▶ [Objective]
Copy every line of text in the rows below without changing anything, and omit the pictures.

▶ [The data]
** begin **

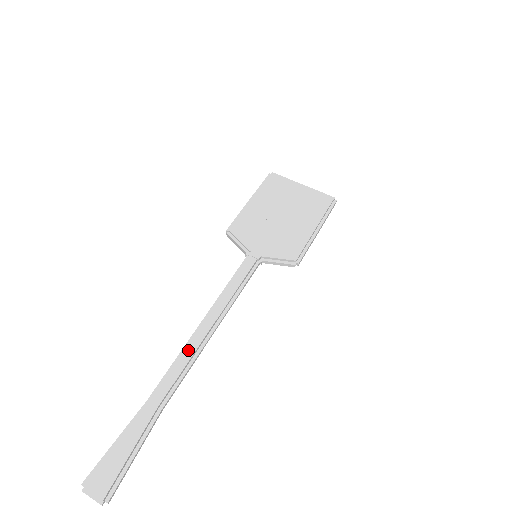
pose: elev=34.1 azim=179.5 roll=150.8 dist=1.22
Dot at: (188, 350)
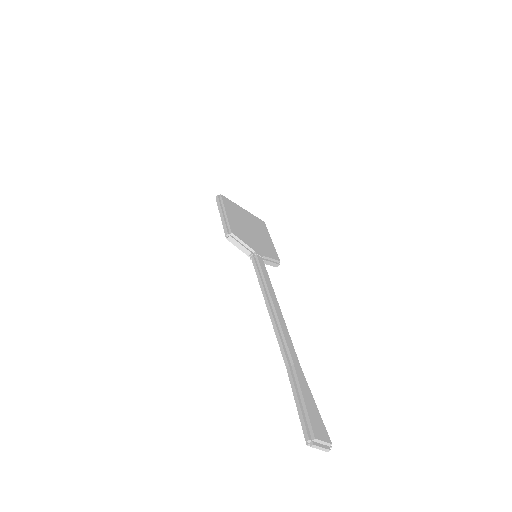
Dot at: (282, 322)
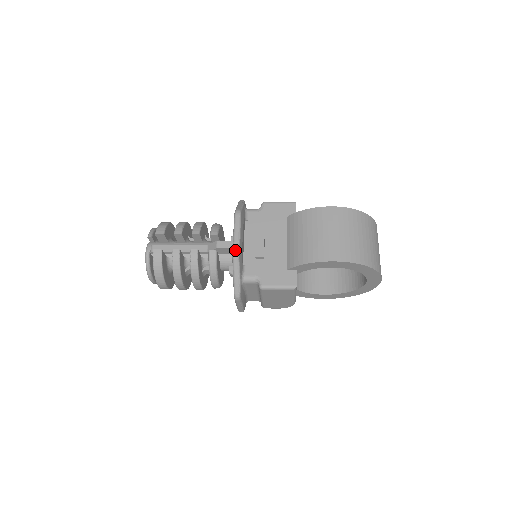
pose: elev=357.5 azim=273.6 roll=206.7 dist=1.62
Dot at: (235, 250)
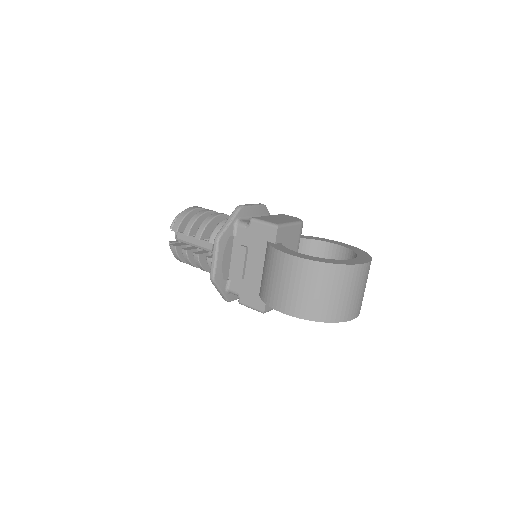
Dot at: (211, 276)
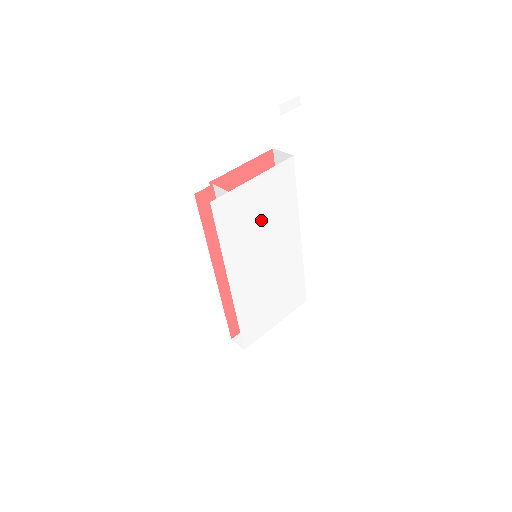
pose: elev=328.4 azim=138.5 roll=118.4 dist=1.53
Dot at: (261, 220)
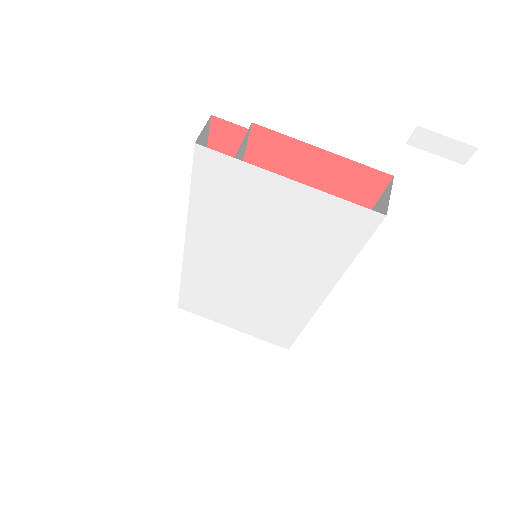
Dot at: (271, 232)
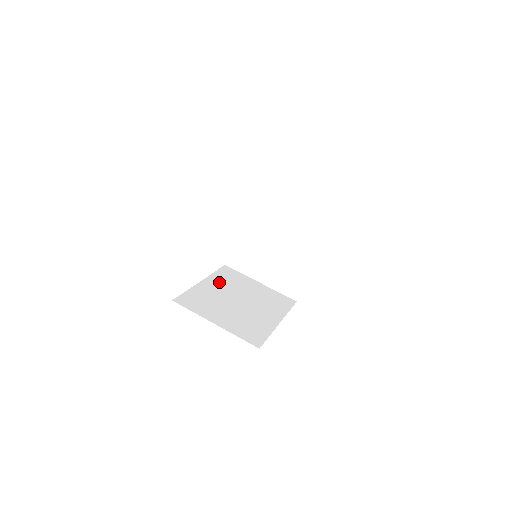
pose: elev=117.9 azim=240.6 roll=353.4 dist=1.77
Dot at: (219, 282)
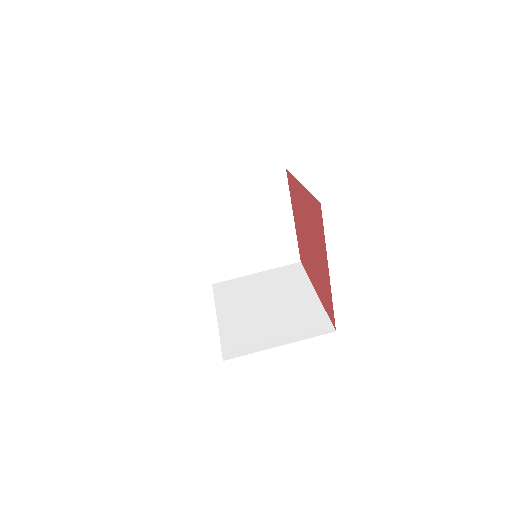
Dot at: (230, 305)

** end **

▶ [Full response]
pose: elev=34.1 azim=179.5 roll=150.8 dist=1.22
Dot at: (188, 350)
Dot at: (282, 322)
pose: elev=357.5 azim=273.6 roll=206.7 dist=1.62
Dot at: (235, 250)
Dot at: (211, 276)
pose: elev=328.4 azim=138.5 roll=118.4 dist=1.53
Dot at: (261, 220)
Dot at: (271, 232)
pose: elev=117.9 azim=240.6 roll=353.4 dist=1.77
Dot at: (219, 282)
Dot at: (230, 305)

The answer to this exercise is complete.